La Soupe aux choux poster
Synopsis
In the remote French countryside, two old men – Le Glaude and Le Bombé – live out their solitary retirement, contenting themselves with their friendship, their wine and their irresistible cabbage soup.  One evening, their display of flatulence attracts an extra-terrestrial, La Denrée, who strikes up an immediate friendship with Le Glaude after tasting his cabbage soup.   The alien takes a canister of the soup back to his home planet, Oxo, and, to show their gratitude, the Oxoniens bring Le Glaude’s dead wife, Francine, back to life.   For the misanthropic old man, finding himself again married to a woman of twenty is not the happiest of outcomes...



Film Review
After the phenomenal success of Le Gendarme et les extra-terrestres (1979), director Jean Girault and comic star Louis de Funès were tempted to revisit the genre of sci-fi spoof with La Soupe aux choux.  Both films were part of a craze in the 1970s and early 1980s for UFOs and science-fiction, following on the heels of Steven Spielberg’s box office hit Close Encounters of the Third Kind (1977).  La Soupe aux choux is closer in spirit to that ground-breaking film and, to some extent, can be viewed as a fairly effective parody of that film.  The film was based on a popular novel by René Fallet, which De Funès had read and was very keen to make into a film.
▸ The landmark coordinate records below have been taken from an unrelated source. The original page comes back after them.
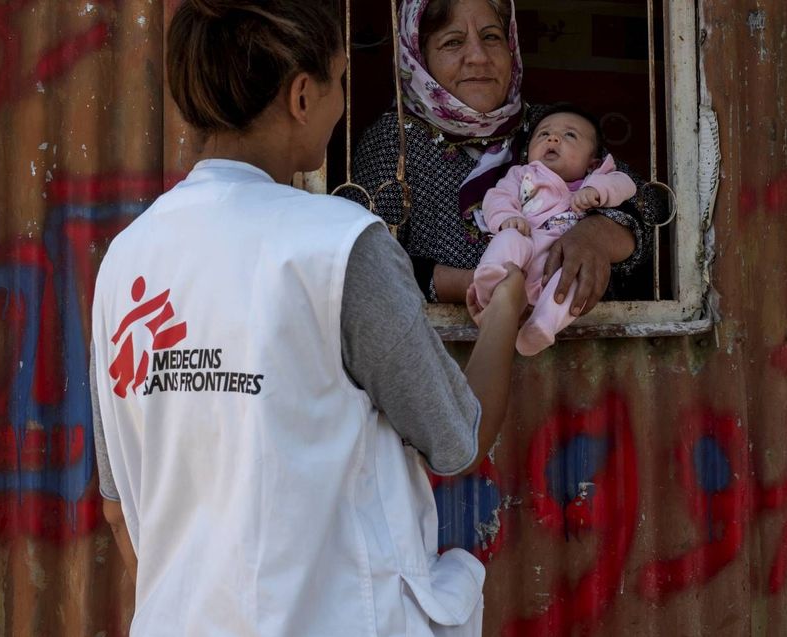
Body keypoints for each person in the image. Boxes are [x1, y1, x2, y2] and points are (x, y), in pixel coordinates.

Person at [89, 1, 526, 635]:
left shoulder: (126, 259)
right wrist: (507, 304)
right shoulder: (339, 245)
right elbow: (457, 440)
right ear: (301, 97)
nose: (343, 102)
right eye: (340, 81)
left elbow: (117, 511)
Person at [350, 0, 662, 310]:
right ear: (418, 58)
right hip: (449, 349)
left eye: (490, 37)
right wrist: (482, 287)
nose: (478, 57)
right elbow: (366, 264)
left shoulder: (547, 126)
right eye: (453, 42)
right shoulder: (395, 140)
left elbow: (650, 205)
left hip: (578, 339)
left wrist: (594, 235)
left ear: (510, 45)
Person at [473, 105, 636, 355]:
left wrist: (596, 192)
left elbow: (625, 184)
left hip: (559, 262)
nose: (553, 138)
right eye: (543, 134)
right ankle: (491, 279)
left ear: (592, 162)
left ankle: (543, 325)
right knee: (508, 239)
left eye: (570, 135)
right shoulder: (522, 174)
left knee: (576, 278)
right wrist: (508, 217)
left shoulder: (594, 179)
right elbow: (496, 197)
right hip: (526, 245)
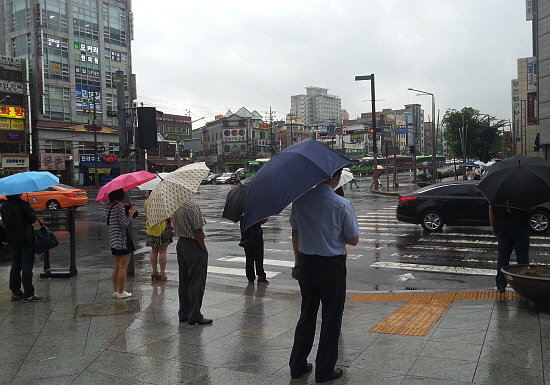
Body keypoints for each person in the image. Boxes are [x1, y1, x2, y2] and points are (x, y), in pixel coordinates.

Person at [288, 167, 360, 383]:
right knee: (331, 317)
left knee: (307, 314)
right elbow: (353, 239)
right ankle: (325, 370)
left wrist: (298, 261)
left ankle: (297, 365)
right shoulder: (341, 204)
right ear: (336, 178)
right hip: (331, 266)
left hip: (307, 265)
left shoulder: (300, 201)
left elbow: (295, 231)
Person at [173, 199, 212, 325]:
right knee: (197, 280)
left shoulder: (176, 206)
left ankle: (184, 313)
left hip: (181, 243)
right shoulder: (192, 206)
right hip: (193, 244)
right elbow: (197, 231)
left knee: (184, 280)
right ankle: (195, 314)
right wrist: (203, 248)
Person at [1, 194, 41, 303]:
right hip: (26, 239)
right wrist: (30, 209)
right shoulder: (23, 205)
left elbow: (5, 222)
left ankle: (16, 292)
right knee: (27, 265)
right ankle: (28, 293)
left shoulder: (4, 206)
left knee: (15, 265)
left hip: (12, 239)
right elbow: (32, 219)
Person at [489, 204, 532, 292]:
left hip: (503, 227)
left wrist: (493, 225)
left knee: (503, 257)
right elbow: (532, 208)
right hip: (521, 228)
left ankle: (501, 285)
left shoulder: (498, 194)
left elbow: (491, 208)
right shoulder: (523, 192)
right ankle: (524, 284)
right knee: (522, 257)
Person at [105, 188, 137, 299]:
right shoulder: (118, 207)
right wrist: (131, 213)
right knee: (123, 267)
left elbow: (114, 218)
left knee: (117, 267)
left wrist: (123, 207)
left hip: (114, 239)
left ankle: (116, 291)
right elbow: (124, 224)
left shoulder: (108, 206)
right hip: (122, 239)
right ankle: (121, 292)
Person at [144, 198, 172, 281]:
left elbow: (146, 213)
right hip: (163, 229)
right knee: (162, 252)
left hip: (151, 228)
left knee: (154, 251)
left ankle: (154, 271)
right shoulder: (164, 201)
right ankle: (162, 273)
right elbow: (168, 215)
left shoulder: (147, 202)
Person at [240, 217, 269, 284]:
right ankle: (260, 275)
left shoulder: (242, 211)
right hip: (256, 235)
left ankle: (250, 277)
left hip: (246, 236)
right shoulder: (255, 211)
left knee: (249, 257)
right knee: (258, 256)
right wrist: (265, 219)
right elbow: (260, 221)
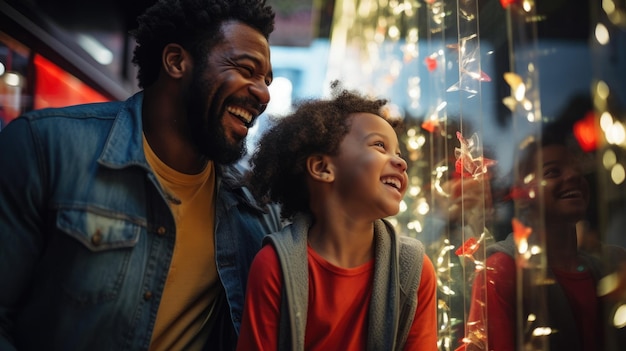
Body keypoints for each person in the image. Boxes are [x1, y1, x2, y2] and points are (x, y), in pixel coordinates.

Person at [0, 0, 282, 350]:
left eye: (266, 79)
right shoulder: (44, 148)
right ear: (176, 61)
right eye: (246, 69)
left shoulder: (254, 210)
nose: (263, 93)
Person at [235, 83, 438, 351]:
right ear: (322, 168)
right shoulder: (274, 265)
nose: (401, 163)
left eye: (399, 154)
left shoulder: (413, 269)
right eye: (379, 145)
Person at [464, 133, 626, 351]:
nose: (573, 176)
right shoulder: (501, 270)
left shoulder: (609, 265)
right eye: (552, 172)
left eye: (577, 168)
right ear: (522, 195)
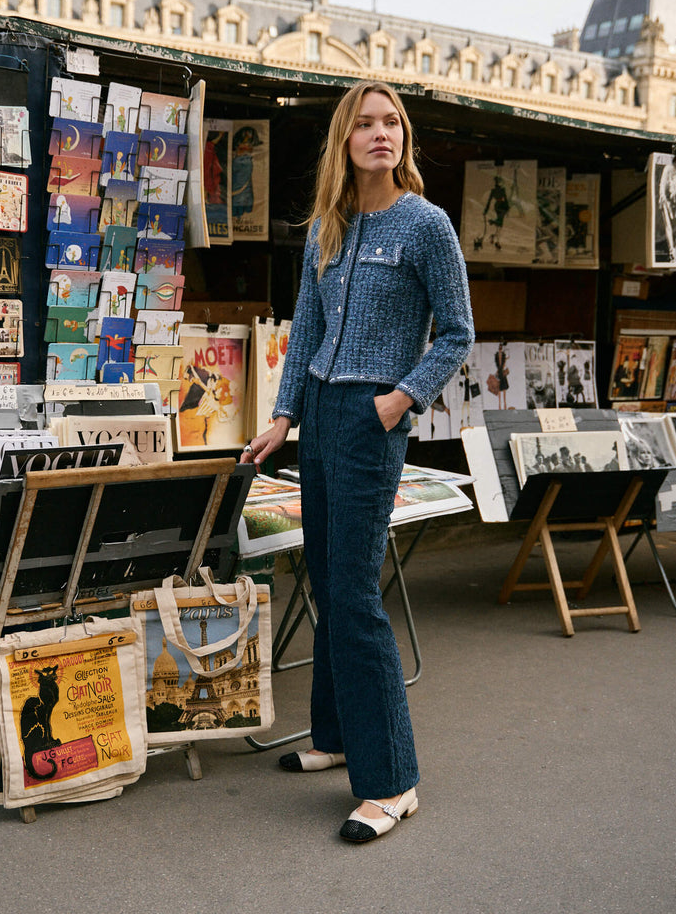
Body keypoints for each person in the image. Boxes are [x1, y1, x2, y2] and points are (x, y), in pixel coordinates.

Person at [240, 80, 473, 842]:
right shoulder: (326, 230)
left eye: (393, 122)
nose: (382, 134)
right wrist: (282, 416)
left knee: (355, 597)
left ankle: (393, 781)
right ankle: (335, 739)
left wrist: (398, 400)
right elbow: (306, 325)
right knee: (328, 582)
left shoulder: (425, 225)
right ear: (345, 140)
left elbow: (457, 333)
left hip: (374, 418)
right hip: (321, 414)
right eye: (366, 124)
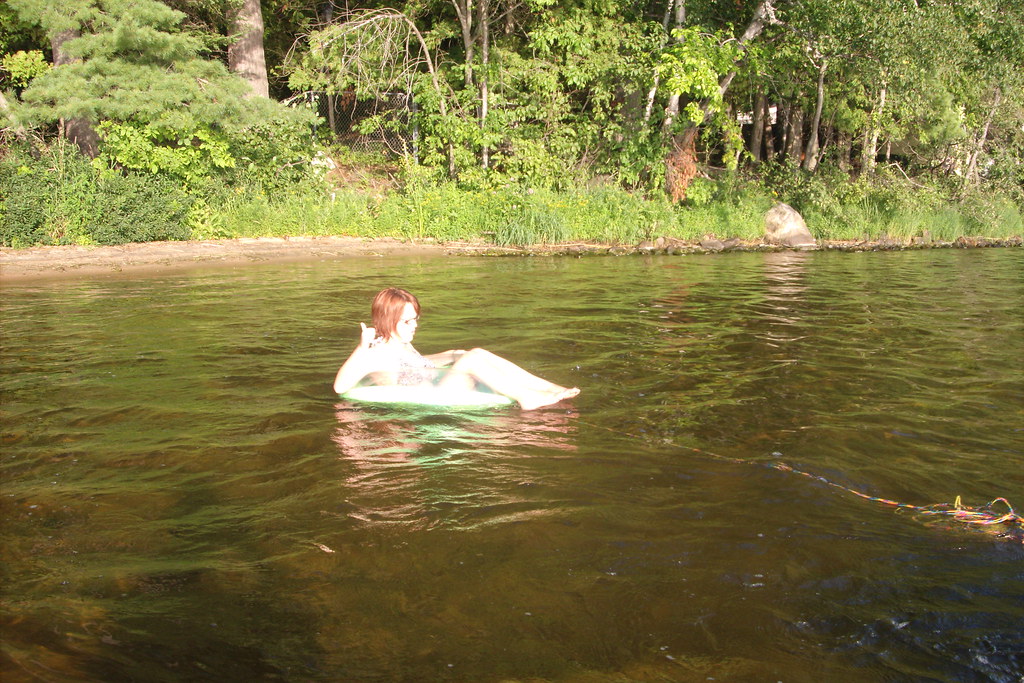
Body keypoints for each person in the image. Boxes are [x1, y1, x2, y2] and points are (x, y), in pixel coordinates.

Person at [334, 287, 580, 410]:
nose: (415, 325)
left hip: (434, 387)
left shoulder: (401, 344)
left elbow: (416, 365)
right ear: (387, 319)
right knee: (471, 360)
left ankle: (547, 387)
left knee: (474, 353)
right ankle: (527, 397)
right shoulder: (374, 350)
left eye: (416, 318)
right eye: (407, 321)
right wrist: (360, 347)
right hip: (431, 401)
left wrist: (453, 355)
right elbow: (340, 387)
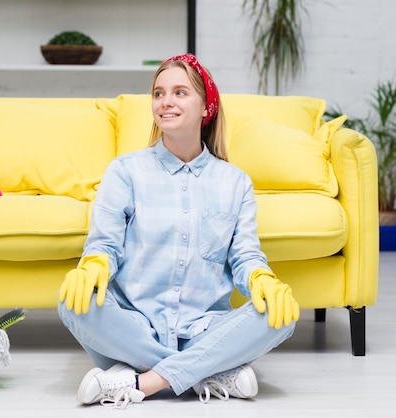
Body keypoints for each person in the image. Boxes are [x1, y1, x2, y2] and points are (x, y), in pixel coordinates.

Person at [57, 53, 300, 409]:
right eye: (158, 93)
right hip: (134, 325)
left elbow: (244, 256)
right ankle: (212, 371)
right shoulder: (125, 172)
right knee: (70, 303)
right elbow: (104, 245)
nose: (165, 101)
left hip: (204, 329)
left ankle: (140, 380)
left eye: (179, 92)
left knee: (282, 315)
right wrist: (94, 264)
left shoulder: (235, 183)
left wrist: (261, 277)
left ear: (206, 107)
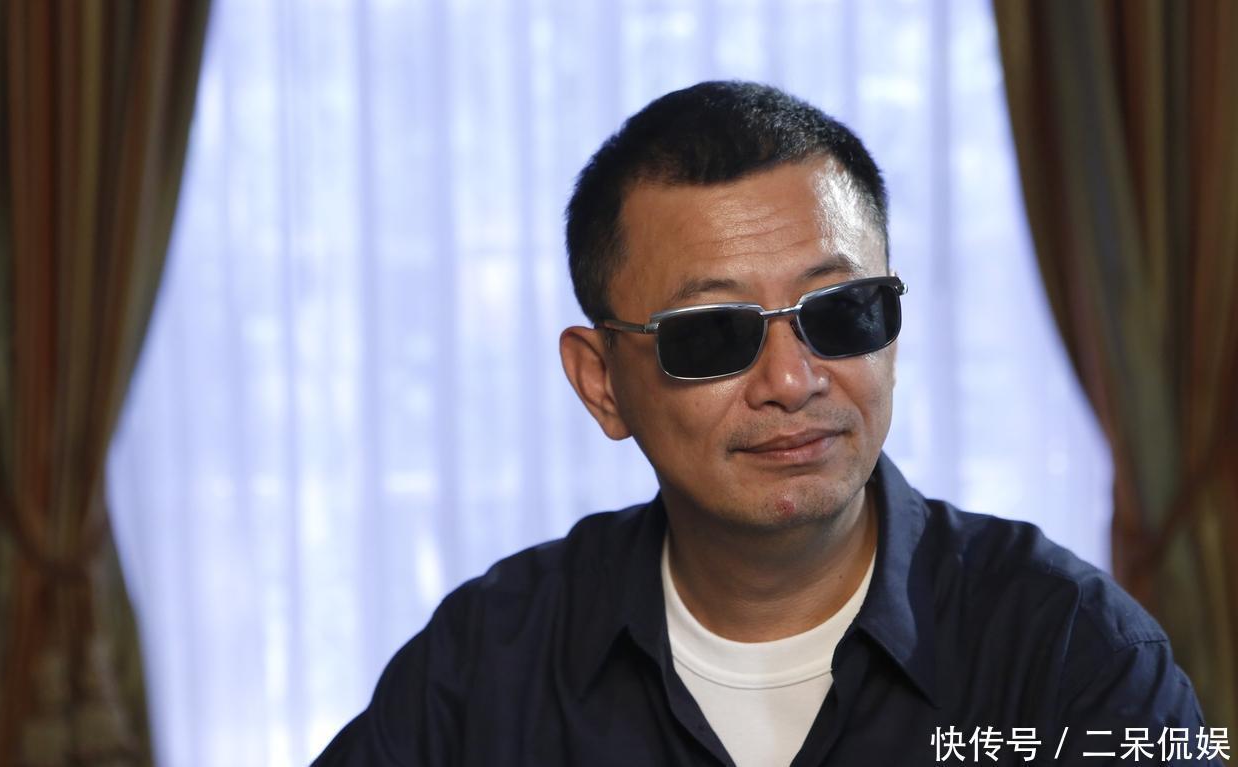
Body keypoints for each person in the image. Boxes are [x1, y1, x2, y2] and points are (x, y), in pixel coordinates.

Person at [313, 81, 1218, 766]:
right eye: (713, 334)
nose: (791, 380)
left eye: (842, 311)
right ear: (601, 383)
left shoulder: (1070, 652)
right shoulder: (486, 666)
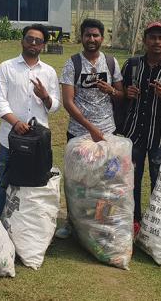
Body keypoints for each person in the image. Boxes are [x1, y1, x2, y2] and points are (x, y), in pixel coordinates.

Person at [57, 18, 124, 238]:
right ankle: (72, 223)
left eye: (96, 35)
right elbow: (68, 102)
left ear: (102, 38)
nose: (92, 39)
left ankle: (101, 222)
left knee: (105, 180)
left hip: (107, 132)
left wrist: (111, 91)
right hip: (79, 133)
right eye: (88, 35)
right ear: (82, 37)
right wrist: (90, 128)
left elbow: (121, 94)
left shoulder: (112, 62)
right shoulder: (72, 63)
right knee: (78, 180)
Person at [120, 22, 161, 236]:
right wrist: (127, 93)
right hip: (134, 133)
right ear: (144, 40)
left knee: (159, 182)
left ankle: (157, 224)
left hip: (159, 136)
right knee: (132, 180)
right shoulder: (132, 65)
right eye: (152, 37)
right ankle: (134, 220)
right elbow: (120, 95)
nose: (156, 42)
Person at [0, 24, 61, 216]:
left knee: (35, 185)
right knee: (2, 182)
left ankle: (25, 226)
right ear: (22, 41)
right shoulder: (6, 67)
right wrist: (16, 123)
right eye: (29, 39)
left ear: (43, 45)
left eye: (38, 41)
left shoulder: (49, 72)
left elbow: (54, 106)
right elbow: (0, 102)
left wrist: (45, 96)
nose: (33, 43)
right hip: (9, 138)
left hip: (38, 141)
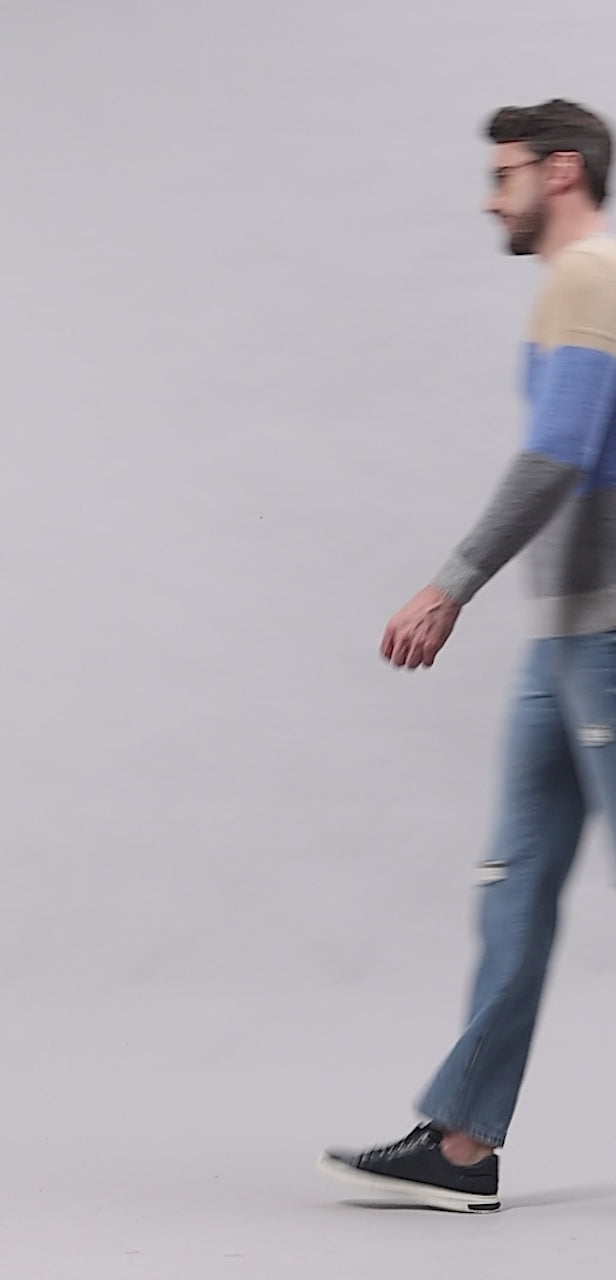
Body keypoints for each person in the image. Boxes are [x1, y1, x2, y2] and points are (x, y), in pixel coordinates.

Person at [317, 99, 616, 1214]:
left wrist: (450, 582)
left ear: (562, 170)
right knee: (513, 885)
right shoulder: (574, 283)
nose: (492, 202)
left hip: (607, 634)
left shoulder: (590, 276)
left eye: (505, 176)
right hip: (566, 639)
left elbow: (557, 454)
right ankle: (461, 1146)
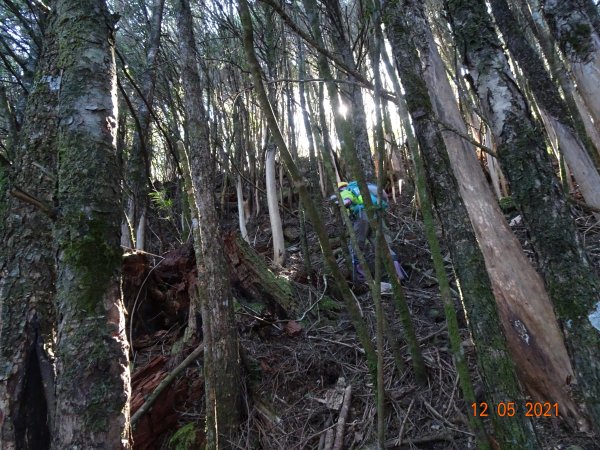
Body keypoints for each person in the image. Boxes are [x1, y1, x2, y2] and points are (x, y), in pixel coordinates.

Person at [336, 181, 407, 291]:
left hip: (361, 217)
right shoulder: (361, 189)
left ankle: (362, 279)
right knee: (382, 245)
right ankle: (398, 275)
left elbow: (347, 200)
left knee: (356, 247)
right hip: (374, 215)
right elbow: (383, 197)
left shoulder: (345, 191)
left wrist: (341, 203)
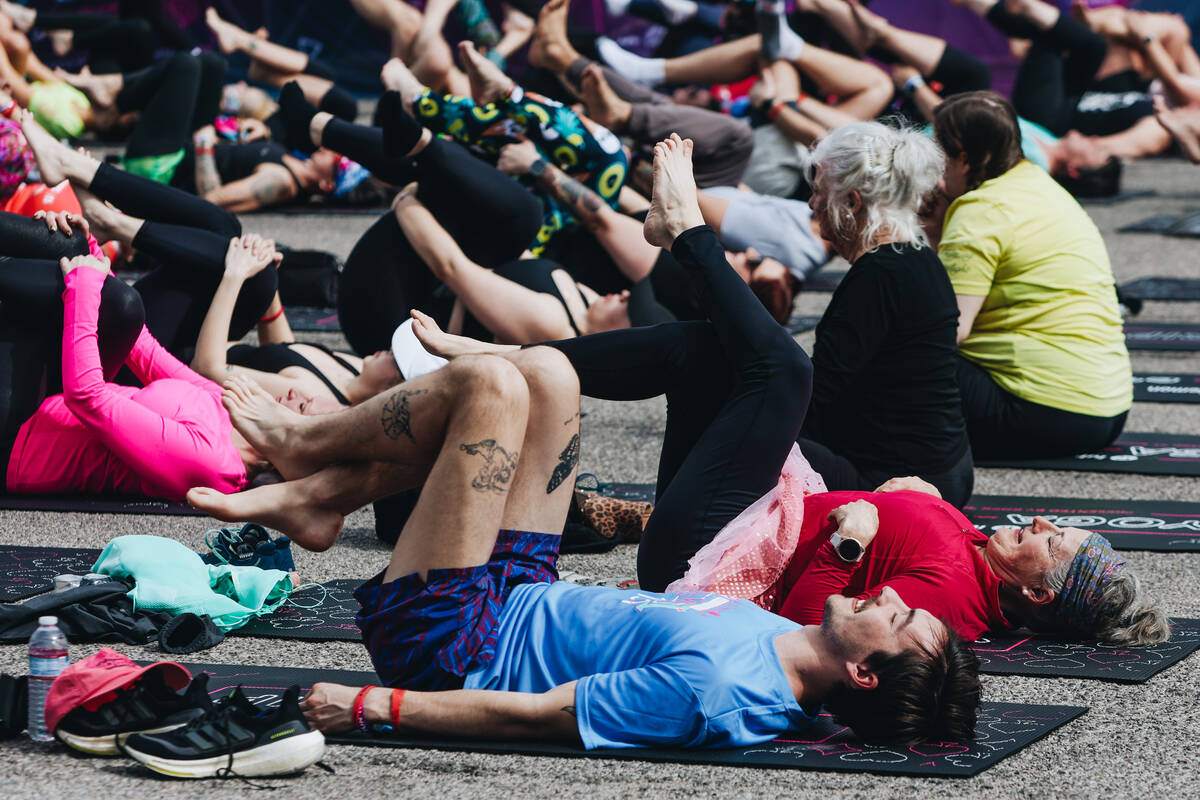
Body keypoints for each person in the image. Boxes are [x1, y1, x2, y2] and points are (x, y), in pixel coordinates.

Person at [187, 134, 980, 748]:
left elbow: (541, 717)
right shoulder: (786, 650)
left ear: (866, 673)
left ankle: (310, 450)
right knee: (549, 377)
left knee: (495, 385)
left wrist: (373, 707)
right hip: (522, 588)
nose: (894, 597)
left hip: (454, 639)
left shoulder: (723, 691)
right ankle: (322, 496)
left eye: (901, 619)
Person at [668, 475, 1169, 646]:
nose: (1041, 523)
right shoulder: (989, 560)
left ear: (1038, 593)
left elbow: (804, 629)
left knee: (776, 370)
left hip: (724, 539)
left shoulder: (948, 598)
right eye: (1057, 526)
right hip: (760, 506)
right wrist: (925, 499)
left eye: (1053, 542)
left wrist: (849, 545)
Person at [0, 224, 274, 502]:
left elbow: (86, 396)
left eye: (302, 409)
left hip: (17, 446)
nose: (295, 395)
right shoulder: (231, 408)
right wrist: (93, 254)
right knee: (74, 249)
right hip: (45, 399)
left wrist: (84, 284)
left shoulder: (215, 465)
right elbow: (145, 351)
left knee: (105, 293)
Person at [927, 91, 1132, 460]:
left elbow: (949, 330)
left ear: (961, 158)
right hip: (1107, 409)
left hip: (1043, 410)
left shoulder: (980, 209)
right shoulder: (1039, 185)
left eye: (936, 155)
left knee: (900, 353)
Although La Soupe aux choux was a great commercial success, it received some very bad reviews when it was first released.  Certainly, this is an easy film to fault, both in terms of its content and its presentation.  Jacques Villeret in a yellow jumpsuit and making odd noises with his tongue has to be cinema’s most unconvincing extra-terrestrial.  Much of the comedy is in appallingly bad taste, resorting to the lowest possible level with its relentless series of fart jokes.  Most significantly, worn down by illness and ill-served by a mediocre script, the great Louis de Funès appears to be reduced to a caricature of his former self.

In spite of its faults, La Soupe aux choux remains a surprisingly insightful and entertaining film.  It dares – albeit somewhat falteringly – to takle serious issues – such as the way society treats its older citizens.  There are some touching moments – such as when the character played by De Funès is reunited with his rejuvenated wife and realises that, although his love for her is still very much alive, he cannot be her husband.   Above all, the film is tremendous fun.  Once you get past the awful fart contest which starts the film, it is difficult not to be amused by the mix of Gallic comedy and kitsch absurdity which is the film’s sci-fi strand.  Twenty years on, the film has enjoyed a positive reappraisal, and has attained the status of a cult classic in France.